By Crystal Caviness
The Rev. Richard Hartman likens handing a copy of Strength for Service to a police officer to “putting God right there in the midst of things.”
As chaplain to an Indiana police department that numbers more than 400, Hartman’s job entails providing spiritual encouragement to the men and women who work to protect its city’s citizens and property. Often working back-to-back shifts that leave officers unable to attend regular church services, Hartman recognizes the need for boosting police officers’ morale and supporting their faith walk.
Strength for Service, a daily devotional created specifically for law enforcement officers, fire fighters, paramedics/EMTs and other first responders, is a resource that Hartman uses regularly.

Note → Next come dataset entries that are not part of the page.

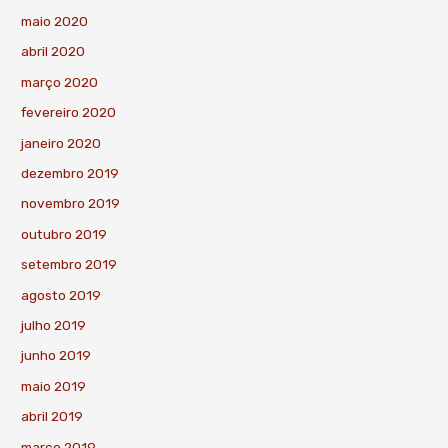
maio 2020
abril 2020
março 2020
fevereiro 2020
janeiro 2020
dezembro 2019
novembro 2019
outubro 2019
setembro 2019
agosto 2019
julho 2019
junho 2019
maio 2019
abril 2019
março 2019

The Strength for Service book “really gives first responders an opportunity to see people who are just like them and what they are faced with day in and day out so that they are not alone in that journey,” he said.
In addition to using Strength for Service when he leads chapel services for the department, Hartman has been instrumental in placing the books in the patrol cars.
Many officers ride alone in their squad cars with minimal face-to-face interaction with other officers. Their car, Hartman said, is their office. Having a copy of Strength for Service on the front seat is one way to offer support, he said.
Strength for Service, an outreach of the General Commission on United Methodist Men that in 2016 became its own non-denominational 501(c)(3) organization, currently publishes three versions of Strength for Service: “To God and Country” for veterans, “To God and Community” for first responders, and “To God and Community (Scout edition).”
First published in 1942 to distribute to World War II soldiers, Strength for Service provides the devotionals free of charge, with printing and distribution costs paid through donations.
In the past 15 years, more than 500,000 copies of the devotional have been given to military personnel; more than 40,000 have been delivered to first responders in the past four years.